Thanks Courtney. That was a tremendous help. I'll have to rep you now. I can understand that. I'll have to look at the battery and see. It didn't come with any literature. I had to download the manual for the charger from their website. I'm in the process of converting a PC power supply for the charger. Shouldn't take me very long. OH. Thanks Nik also.


----------



## dakotanut (Apr 6, 2009)

I was curious of the charge rating so I went to the site and got the info. It says maximum charge rate (C): 2 Does that mean I can charge it at 8 amps?
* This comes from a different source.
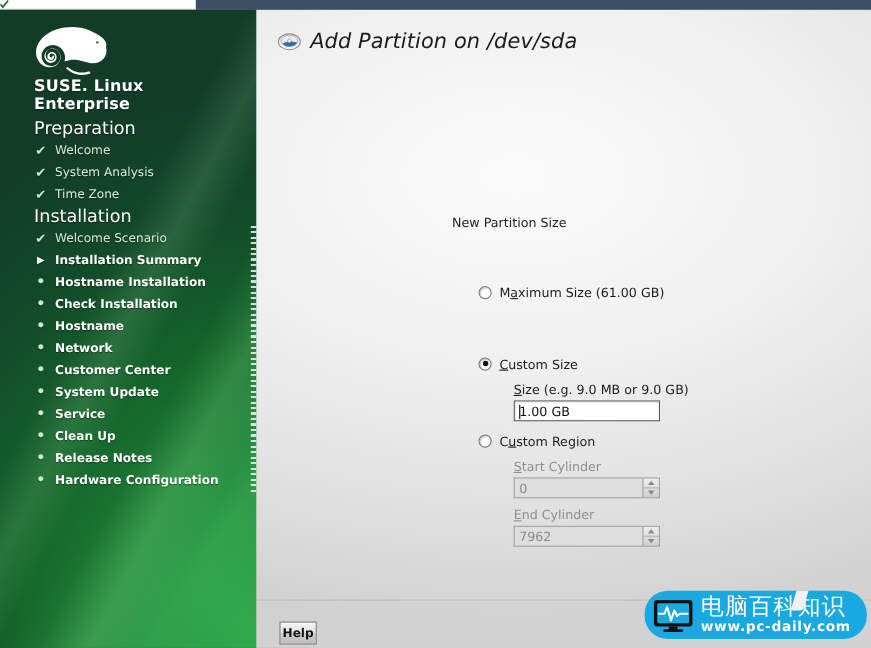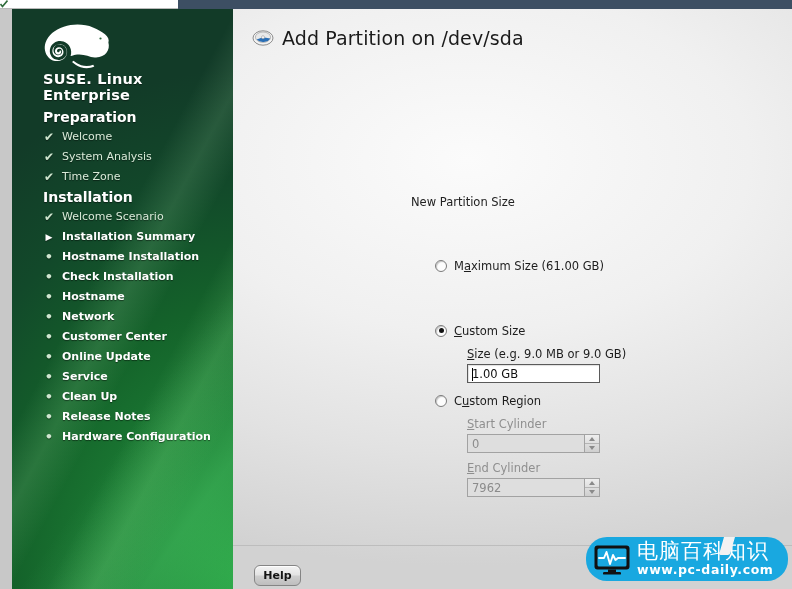"Add Partition on /dev/sda" #title-row { font-style: none -> italic }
Isn't that kinda high?


----------



## nik77356 (Jun 8, 2007)

Yes, that means you can charge it at 8 amps. I really wouldn't recommend that you do as it shortens the life of the battery.


----------



## Courtney Vaughan (Apr 11, 2007)

I can't say I'd recommend that either......I wouldn't go over 4A, or maybe 5A if I was in a hurry.....and I'd for sure be using the balancer if I was charging that fast.


----------



## dakotanut (Apr 6, 2009)

Ok! That is what I wanted to know. Sorry for all of the questions. I'm new to these batteries. NiCd and NiMh aren't this hard. I'll get it with yall's help. I sure appreciate it. This is what keeps me here. Other forums just don't give out the help like yall do.


----------



## nik77356 (Jun 8, 2007)

No problem dude! Glad to help. We were all in the same position at one time.


----------



## dakotanut (Apr 6, 2009)

That is good to know. If it was Nicd's or Nimh's, then I wouldn't be here asking yall and bugging yall. I read and get told so many different things about Lipo's and the chargers for them. Everyone has their opinions. You know what they say about opinions?


----------



## dakotanut (Apr 6, 2009)

Just an update. I was looking the battery over and it says never to charge it above 1C. So 4 amps is what I will set it at and leave it. I can set my charger up for more than 1 battery. I think it has like 10 memories for different batteries. I just got a Deans male plug so I can use it. Now just need and LVC. So many projects, so little time.....and money!


----------